Posted: September 10, 2014 in Uncategorized
Tags:

Today is one of those beautifully rainy days I could happily spend the entirety of inside my own head, working on my writing and finding places to submit completed pieces. It’s going to take some effort to get myself into teaching mode today.

Fresh Start

Posted: September 4, 2014 in Uncategorized
Tags: , , ,

The school year has just begun, one of my close friends is getting married in a week and a half, and against such backdrops I find myself thinking about beginnings.

I did quite a bit of shopping this late-spring and summer, primarily for clothes and beauty products. I had a specific look in mind. 

ab4508bfe8f05600532b09dde24cd3bc

(The look: more Emmanuelle Alt, less E.T.)

et-drag

I went through my closet. I ditched things. I bought new things. I kept asking myself, why was I even doing this? I live a happy life of jeans and T-shirts outside of work (and, well, once in a while at work), and I never had an itch for a pair of black D’Orsay stilettos like I did this summer. But, here I was, determined to take my somewhat-too-eclectic wardrobe and turn it into something more streamlined, professional, appropriate for a powerful single woman (who previously hadn’t been single for quite some time and thus was also trying to decide what that even meant).

Since I stopped subscribing to a couple women’s magazines, I haven’t really felt the strong pull of the aspirational item — you know, the piece of clothing or furniture or kitchen item that fits an idea of yourself… but that you don’t necessarily use. This was a bit different than that; and sure, some (maybe a lot) of it was retail therapy, treating myself to pretty things I wanted because I’d been through something, but I was really focused on getting things I would use and use a lot. And it wasn’t just about getting pretty things. When I asked myself why, I kept thinking about a fresh start.
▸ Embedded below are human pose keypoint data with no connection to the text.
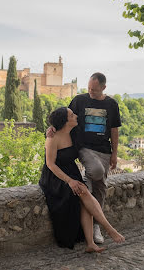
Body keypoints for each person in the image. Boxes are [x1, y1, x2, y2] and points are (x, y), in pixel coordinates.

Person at [47, 72, 121, 244]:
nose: (90, 92)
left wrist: (115, 153)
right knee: (96, 171)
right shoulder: (79, 100)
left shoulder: (112, 104)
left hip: (104, 150)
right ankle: (87, 182)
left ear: (104, 87)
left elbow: (114, 131)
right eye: (88, 88)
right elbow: (63, 116)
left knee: (100, 186)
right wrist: (52, 127)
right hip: (85, 148)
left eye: (94, 90)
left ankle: (96, 227)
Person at [39, 107, 125, 252]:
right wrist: (69, 181)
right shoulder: (52, 138)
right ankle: (109, 229)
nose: (76, 116)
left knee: (85, 199)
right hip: (55, 177)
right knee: (84, 193)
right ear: (65, 121)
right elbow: (50, 164)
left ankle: (91, 243)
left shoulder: (74, 132)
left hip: (71, 171)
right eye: (72, 115)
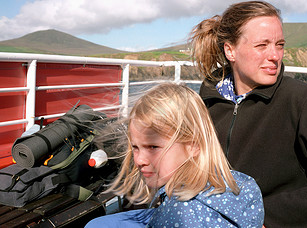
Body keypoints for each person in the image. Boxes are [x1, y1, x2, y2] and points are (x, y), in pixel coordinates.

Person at [189, 0, 307, 228]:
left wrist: (269, 218)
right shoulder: (204, 103)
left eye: (279, 45)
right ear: (230, 50)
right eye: (262, 45)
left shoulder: (302, 102)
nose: (275, 55)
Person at [85, 82, 264, 227]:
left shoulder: (180, 214)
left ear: (193, 145)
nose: (139, 160)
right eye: (136, 147)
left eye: (153, 147)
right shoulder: (243, 184)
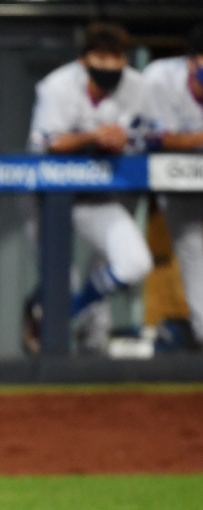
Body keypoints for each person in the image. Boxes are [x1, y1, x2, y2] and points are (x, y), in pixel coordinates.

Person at [27, 21, 158, 353]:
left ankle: (70, 312)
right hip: (48, 195)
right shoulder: (56, 86)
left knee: (135, 262)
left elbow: (150, 136)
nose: (109, 66)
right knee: (61, 282)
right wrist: (92, 136)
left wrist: (125, 140)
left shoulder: (138, 86)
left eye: (116, 58)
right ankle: (53, 330)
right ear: (84, 60)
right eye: (101, 58)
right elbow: (47, 142)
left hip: (95, 194)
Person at [144, 23, 203, 347]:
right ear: (191, 61)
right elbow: (156, 139)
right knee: (193, 249)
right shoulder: (160, 78)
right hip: (172, 178)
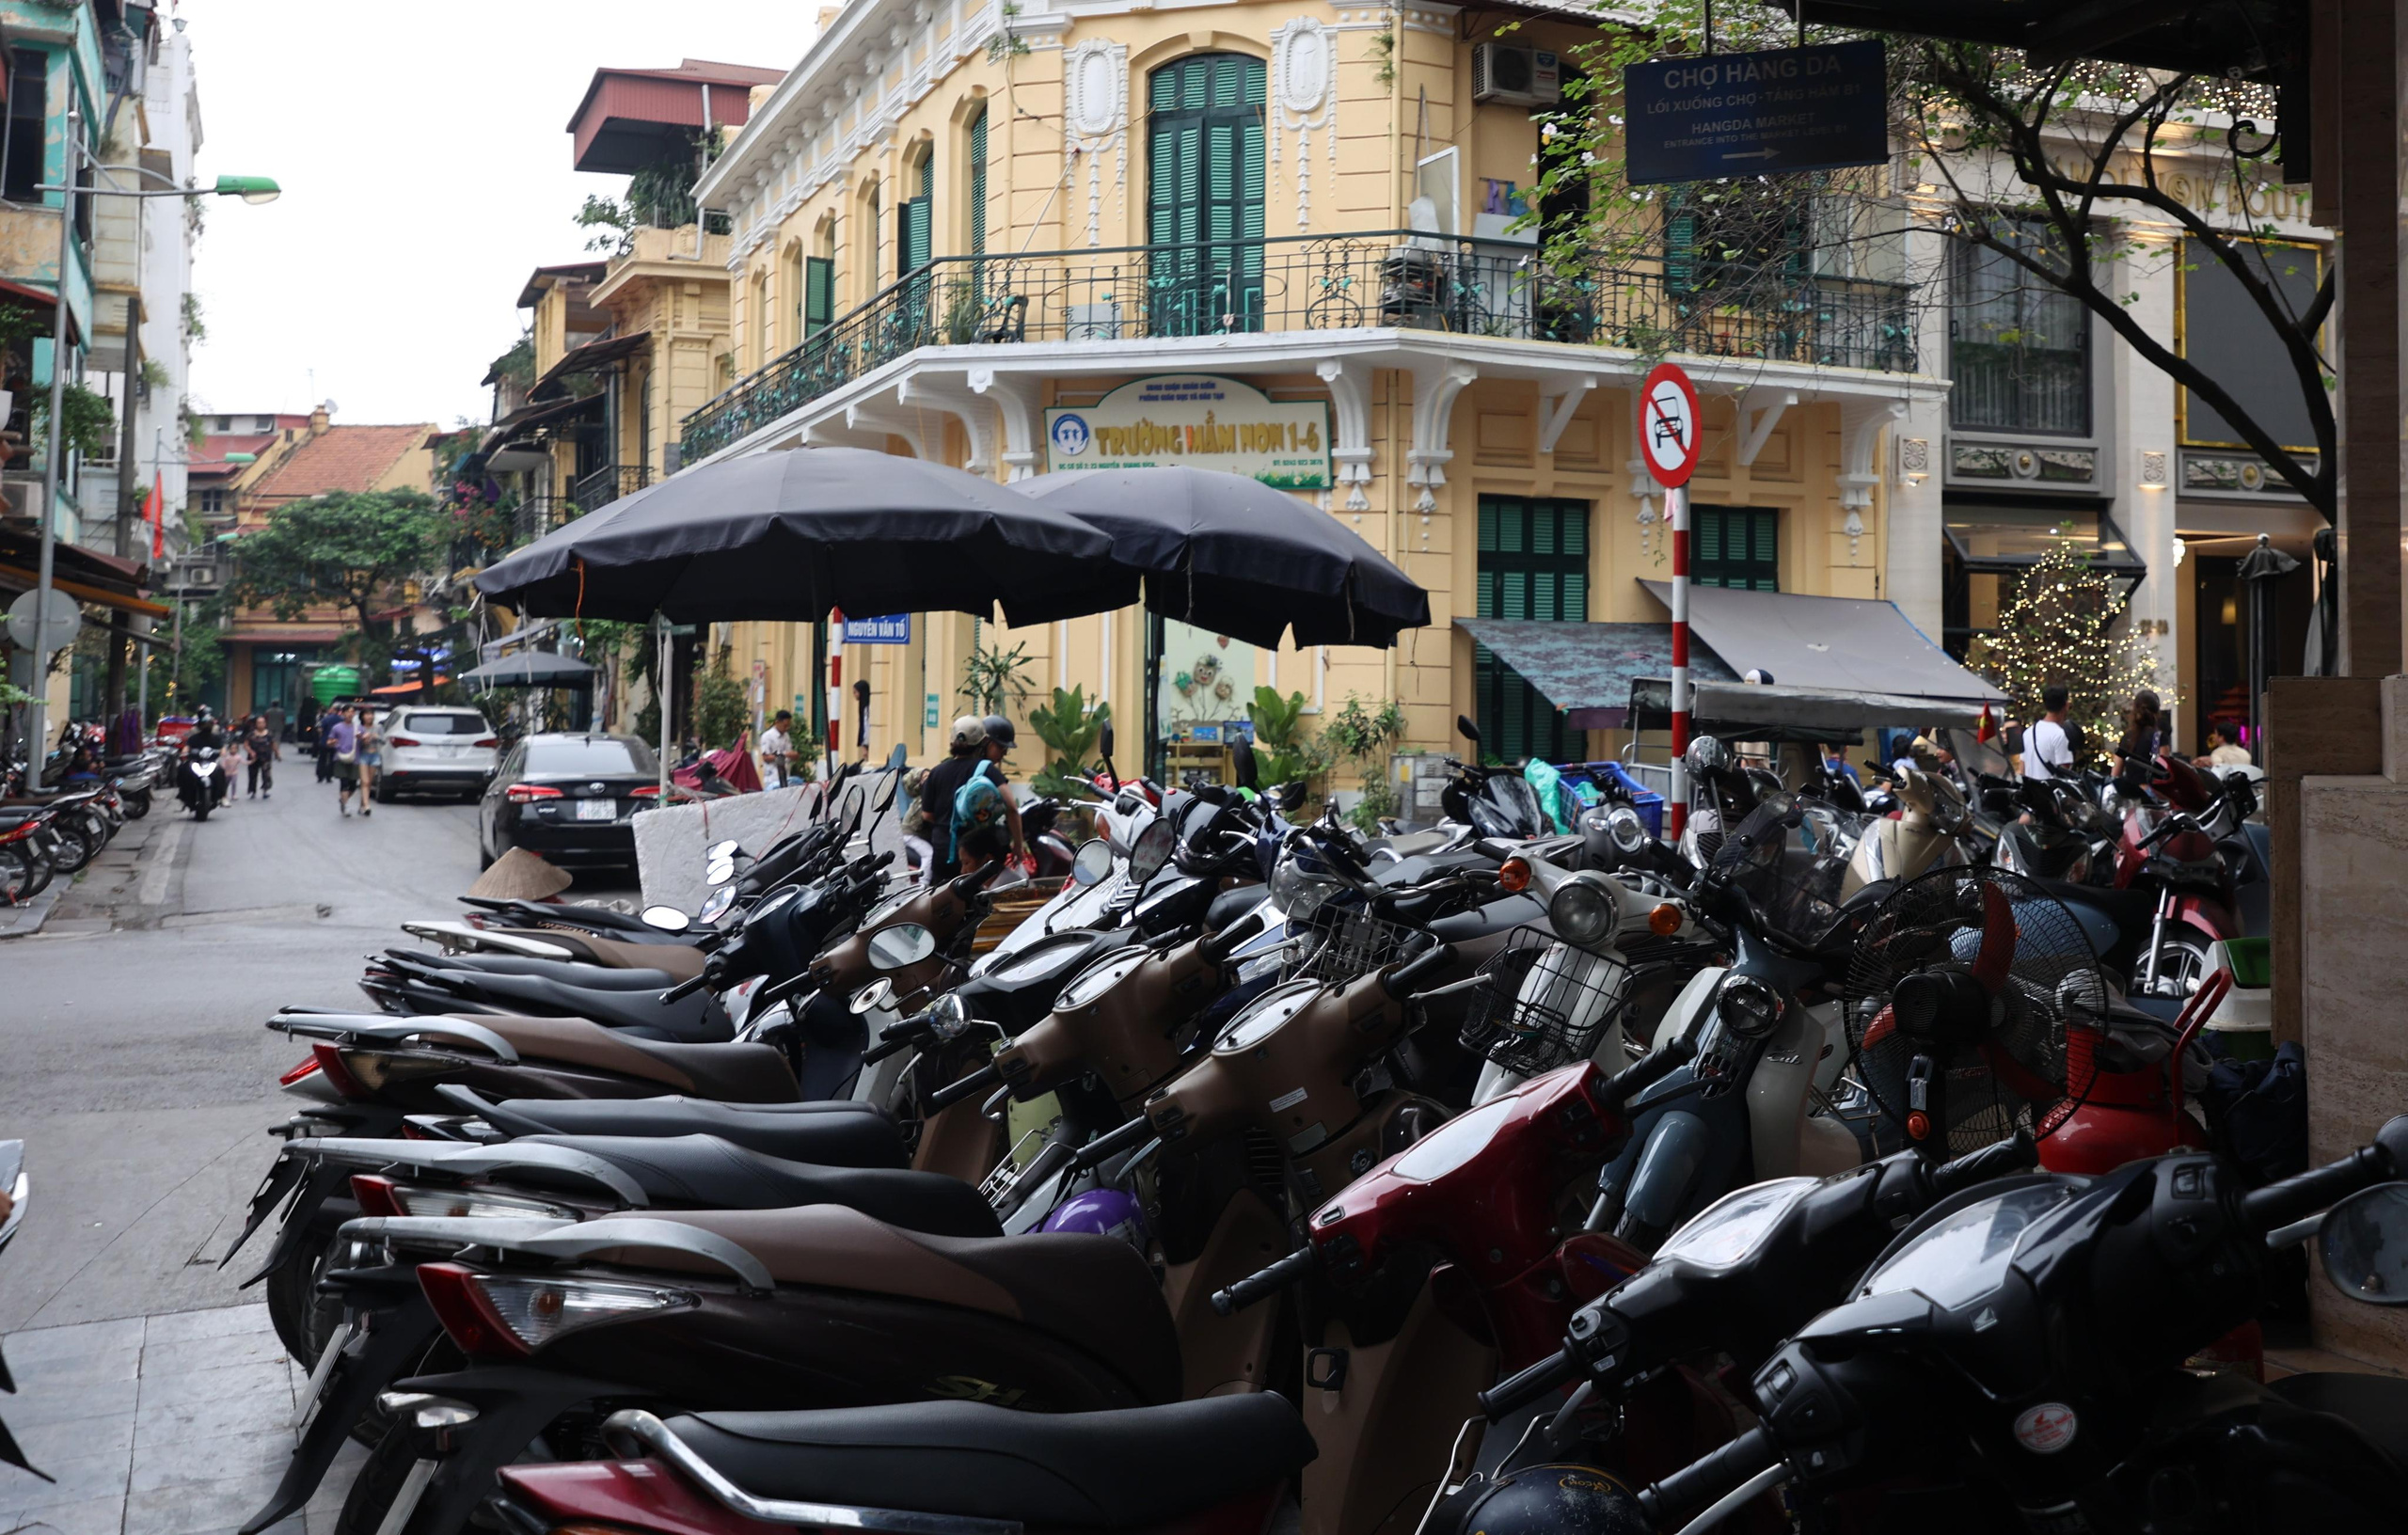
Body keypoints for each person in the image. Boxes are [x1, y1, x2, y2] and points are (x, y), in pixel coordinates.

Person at [917, 717, 990, 884]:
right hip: (972, 850)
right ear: (982, 742)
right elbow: (1010, 806)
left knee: (940, 901)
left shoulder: (936, 772)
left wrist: (946, 823)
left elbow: (927, 815)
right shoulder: (985, 769)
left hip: (942, 849)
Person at [977, 714, 1030, 868]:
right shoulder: (988, 770)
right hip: (976, 846)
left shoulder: (955, 766)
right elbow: (1012, 808)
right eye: (1001, 747)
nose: (1004, 753)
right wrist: (1018, 846)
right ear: (987, 742)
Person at [2023, 686, 2076, 782]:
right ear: (2066, 705)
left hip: (2030, 791)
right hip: (2049, 793)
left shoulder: (2028, 732)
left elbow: (2022, 766)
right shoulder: (2060, 734)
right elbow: (2065, 770)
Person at [325, 704, 360, 817]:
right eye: (348, 712)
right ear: (343, 713)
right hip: (340, 758)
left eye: (352, 712)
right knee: (344, 782)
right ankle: (346, 806)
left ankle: (343, 800)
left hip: (354, 758)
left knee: (353, 785)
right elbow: (329, 741)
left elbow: (364, 741)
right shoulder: (337, 728)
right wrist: (332, 743)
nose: (350, 714)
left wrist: (364, 738)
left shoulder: (358, 728)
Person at [2118, 689, 2164, 765]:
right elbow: (2166, 771)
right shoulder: (2160, 737)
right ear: (2157, 711)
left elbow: (2115, 773)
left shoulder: (2126, 738)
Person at [355, 707, 383, 815]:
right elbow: (357, 744)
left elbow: (384, 739)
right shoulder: (359, 728)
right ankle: (367, 805)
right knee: (364, 781)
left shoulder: (378, 727)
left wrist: (376, 737)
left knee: (369, 782)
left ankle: (362, 805)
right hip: (363, 755)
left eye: (371, 714)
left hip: (374, 755)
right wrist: (362, 739)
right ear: (362, 716)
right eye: (367, 714)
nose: (369, 716)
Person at [245, 713, 279, 799]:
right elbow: (246, 745)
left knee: (266, 774)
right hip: (253, 758)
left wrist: (277, 754)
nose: (261, 724)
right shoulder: (251, 734)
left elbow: (273, 745)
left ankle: (265, 791)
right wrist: (251, 751)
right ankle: (252, 791)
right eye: (259, 723)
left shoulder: (269, 734)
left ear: (265, 724)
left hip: (266, 758)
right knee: (252, 774)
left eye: (262, 723)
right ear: (256, 724)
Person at [760, 709, 794, 788]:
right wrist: (782, 755)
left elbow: (790, 752)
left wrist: (793, 755)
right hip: (772, 779)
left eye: (788, 726)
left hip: (786, 777)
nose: (787, 728)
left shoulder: (786, 736)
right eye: (785, 725)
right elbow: (765, 757)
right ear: (777, 722)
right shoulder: (767, 736)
The association of the action (buy stuff) with the motivation (fresh start) seems a bit incongruous on the surface; after all, doesn’t a fresh start normally mean primarily purging things, starting back at scratch with a clean slate — not adding things? But, there’s the rub: I’m living in the same city, where memories lurk in many corners; I’ve helped out my ex occasionally when he’s needed it; I’ve been working on moving on, but I couldn’t simply detox from all of it. It wasn’t going anywhere, and neither was I, so I just had to deal. I think that’s where the new things came in. The place may not be different, but am different, and I can point to tangible evidence like more grown-up fashion choices to prove it. And even though I am still that down-to-earth, T-shirted, be-denimed tomboy I have always been, I also for the first time actually feel like the woman who’s been stepping to the front of the college classroom with red lipstick on.

So, it’s not about square one so much as starting to operate on another plane. I was a runner before the breakup, but I’m gonna be a half-marathoner in a little under a month now. I was a grad student before, but now I’m an instructor without the “/student” part. It isn’t so much about exhuming the past as it is about asserting my identity as I continue traveling.

The effort of restyling myself, though, emphasized what I’ve known all along: there’s really no such thing as a fresh start. And it’s right that it should be that way, anyhow. After all, it’s because of J. that I notice the beauty of birds, just like it’s because of M. that I’ve seen New England and because of E. that I have a music library with lots of Billy Joel. Fact is, the people to whom we say “I love you” leave indelible marks. We don’t just “change out of them” the way we change our clothes. Some might be reminders of injuries, like any scars, but some of those marks are more like beautiful tattoos that we’ve carefully chosen to carry with us through life… no matter what costume changes we make.